Taking a look at how banks, corporate treasurers and fintechs can work together to achieve common goals
At Eurofinance 2018, the 27th conference on International Treasury Management, the cooperation between banks, corporate treasurers and fintechs to achieve common goals of speed and transparency was very much in evidence. Clarissa Dann reports on how buzz words made way for road maps and milestones.
A year ago at EuroFinance Barcelona, we heard about preparing for the future – and our write-up then (Tomorrow’s intelligent treasury) showed how treasurers were at the beginning of their future proofing journey. Twelve months on, some 2,100 delegates including 900 corporates descended on Geneva, the event having last graced this French region of Switzerland in 2008.
What became clear from panel sessions and one-to-one conversations was that #tomorrowstreasury means different things to treasurers whose revenue sources are consumers, and to those that are from other businesses – and whether they are service- or manufacturing-based companies.
The former not only know what PSD2 is, but are intensely curious about what open banking can do to help everything become faster, better and cheaper. The latter are rather more circumspect and will be slower to move (with a few exceptions) but – it would appear – loyal to their relationship banks to help navigate change. The other issue that reared its head in a number of panels and offline conversations was one of confidence in a bank’s ability to deliver efficient payment services – are they investing in robust platforms that work today or is there more prioritisation of innovation labs and hubs to “reinvent”?

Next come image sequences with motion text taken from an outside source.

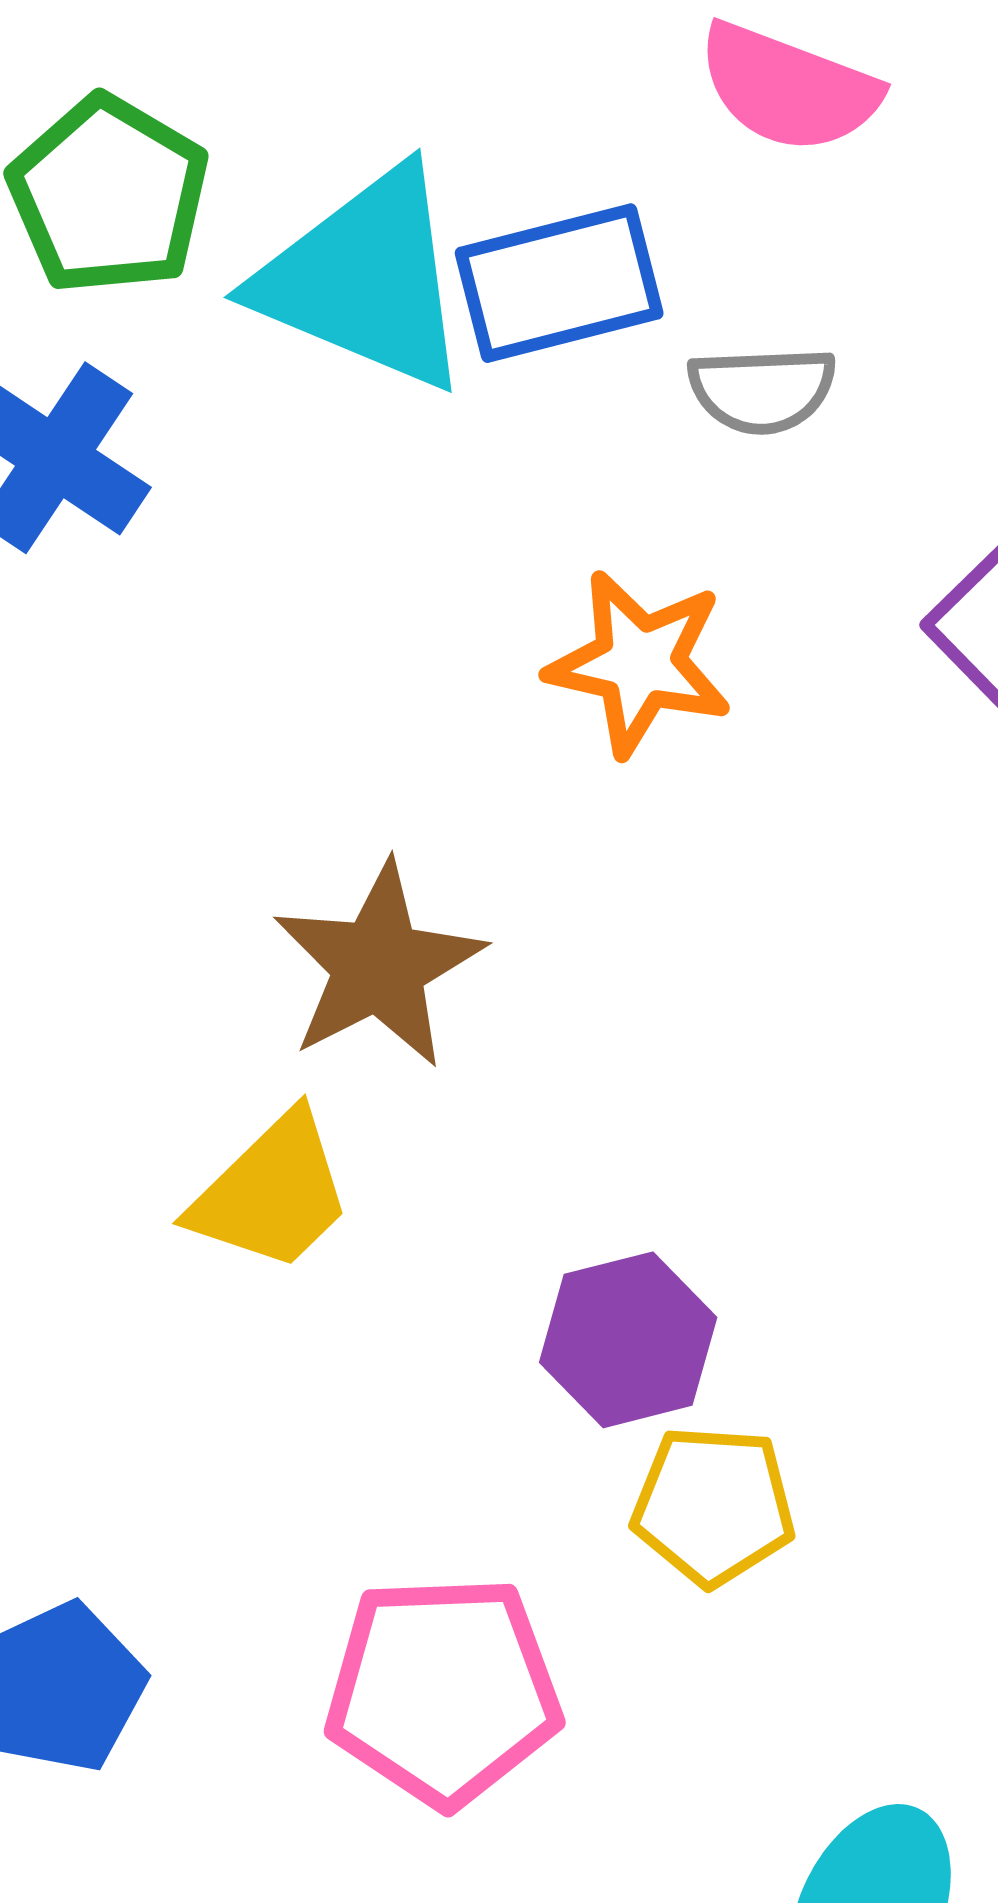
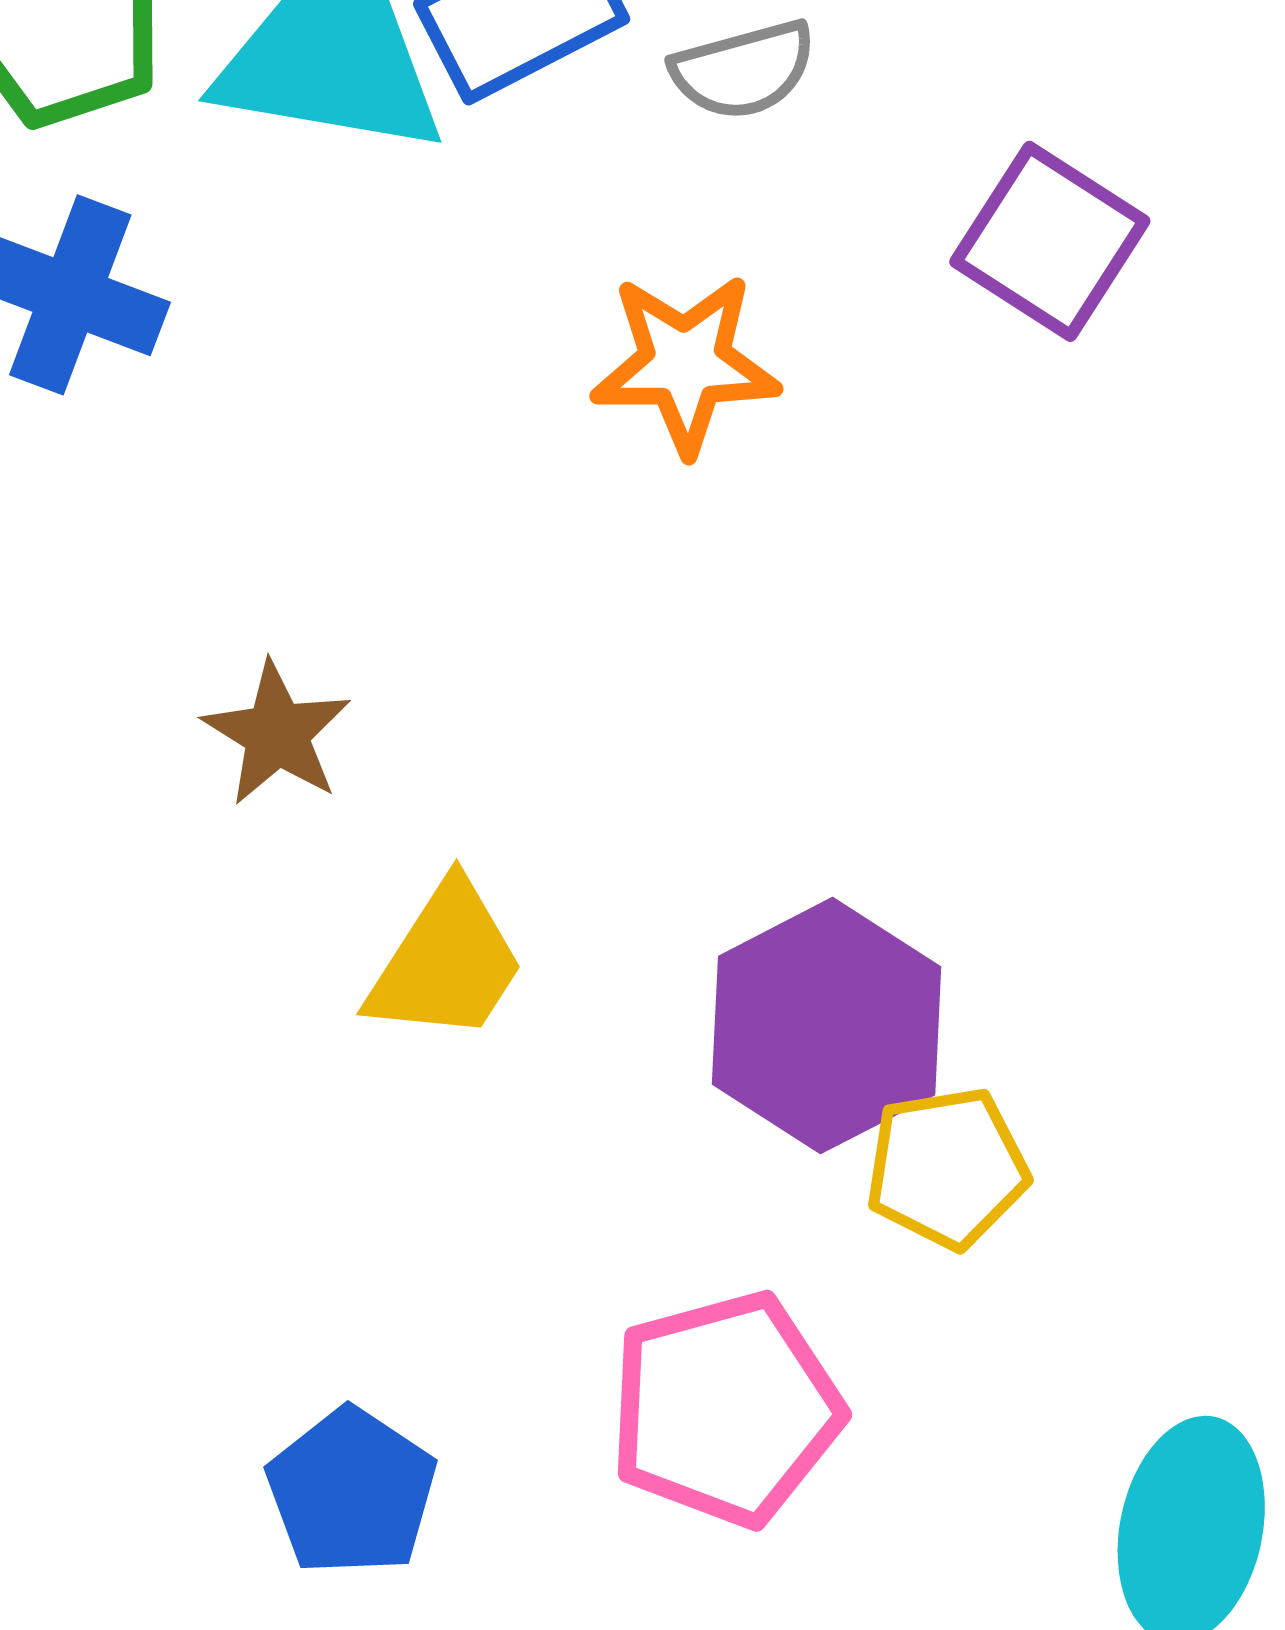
brown star: (379, 965) -> (277, 734), moved, size x0.7
purple hexagon: (628, 1340) -> (827, 1026), size x1.4

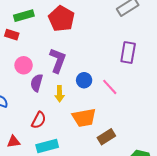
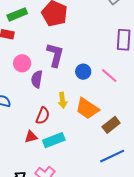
yellow arrow: (59, 94) -> (63, 100), moved
orange trapezoid: (84, 118) -> (87, 108), turned 50
red triangle: (14, 142) -> (31, 137), moved

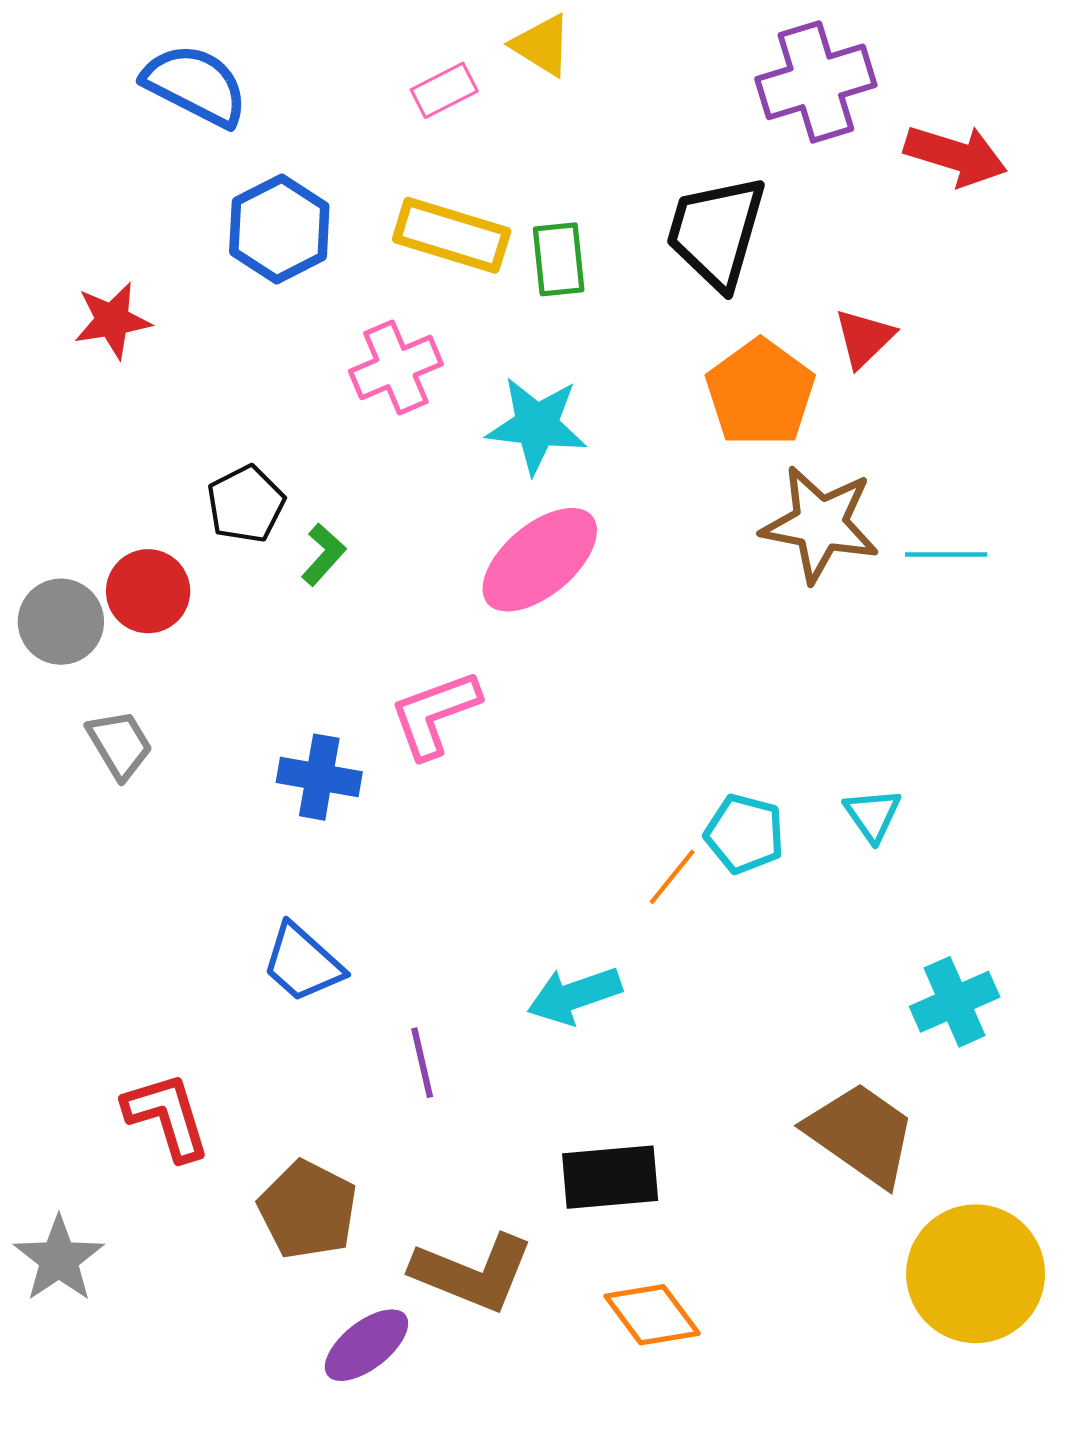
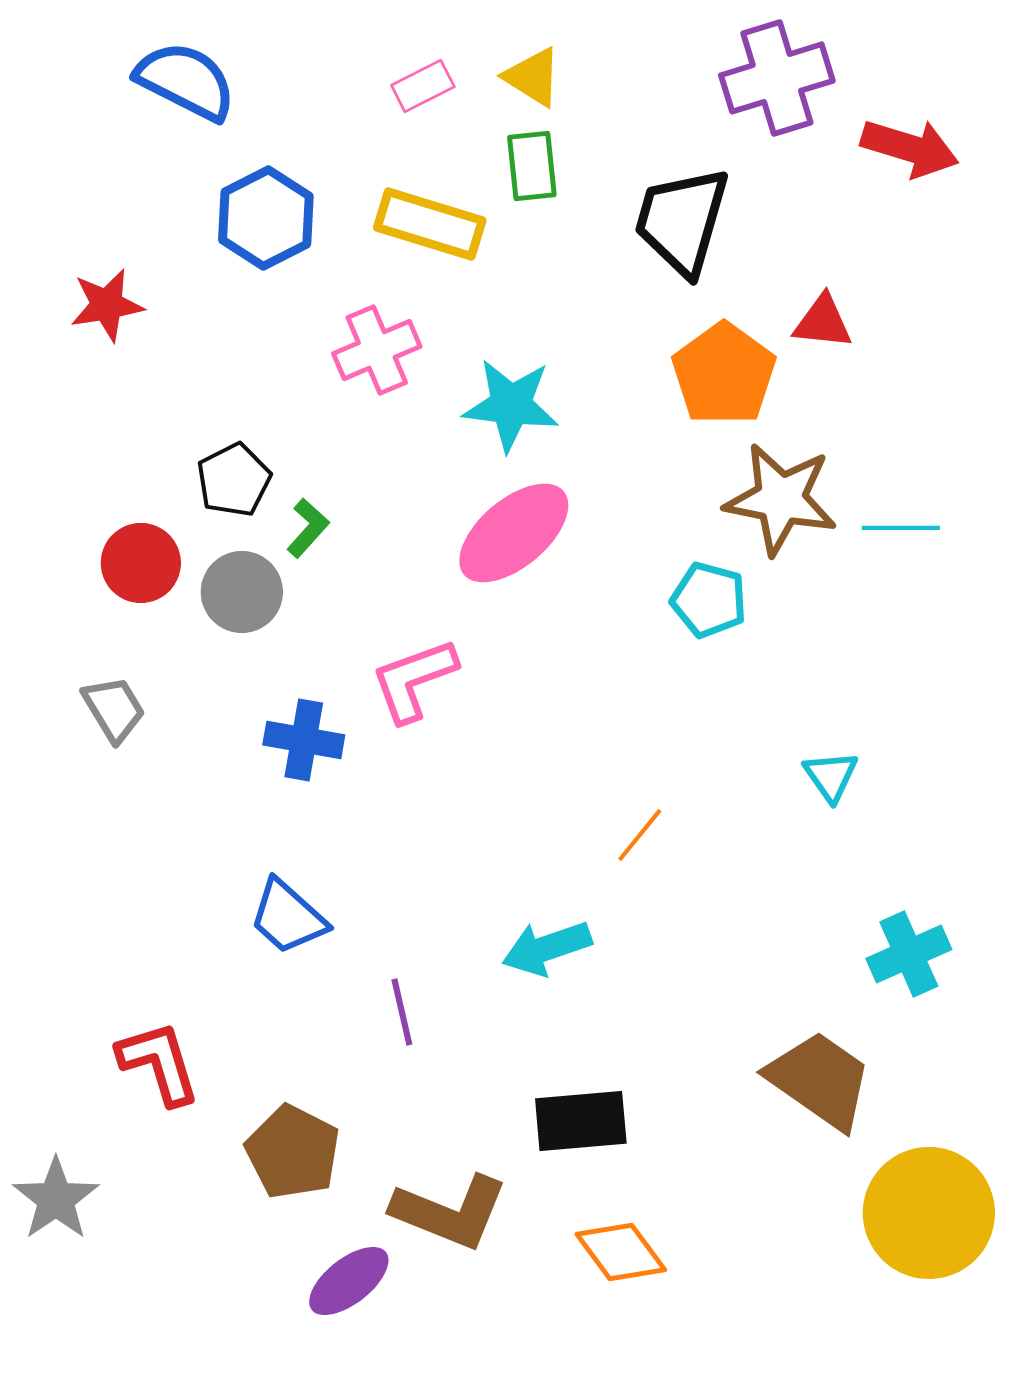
yellow triangle: (542, 45) -> (533, 77), moved
green rectangle: (559, 259) -> (532, 166), moved
red triangle: (864, 338) -> (823, 322), turned 50
gray circle: (61, 622) -> (242, 592), moved
cyan pentagon: (745, 834) -> (709, 600), moved

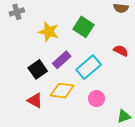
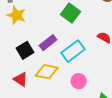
yellow star: (49, 32) -> (16, 15), moved

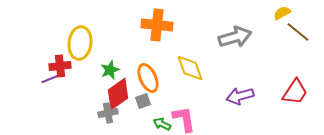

In a nutshell, many treasurers don’t care about the nuts and bolts of the Payment Services Directive 2 (PSD2), or application programme interfaces (APIs) or blockchain – they just want their transactions to all to work – all the time and in real time – and provided this happens, the underlying mechanics and enabling regulation are not that interesting to them.
“Loyalty today,” quipped third-day speaker Howard Tullman of Ed Kaplan Family Institute for Innovation and Tech Entrepreneurship, is “not having the opportunity of doing something better”.
Mark Twain once said, “The reports of my death have been greatly exaggerated”, and the notion of fintechs eating the bank’s lunch seems to have lost most of its credibility, despite the odd bit of bank deprecation from the usual suspects. In fact, it was good to see how the Tier 1 banks are working with fintechs and appearing on panels with them.
Blockchain may have been the buzzword at previous EuroFinance events, but the B hype was far less in evidence as treasurers discussed solutions to basic problems of speed, transparency and transaction costs. The move from B to C was actually from Blockchain to Cooperation….with a bit of D for Data and E for Ecosystem thrown in.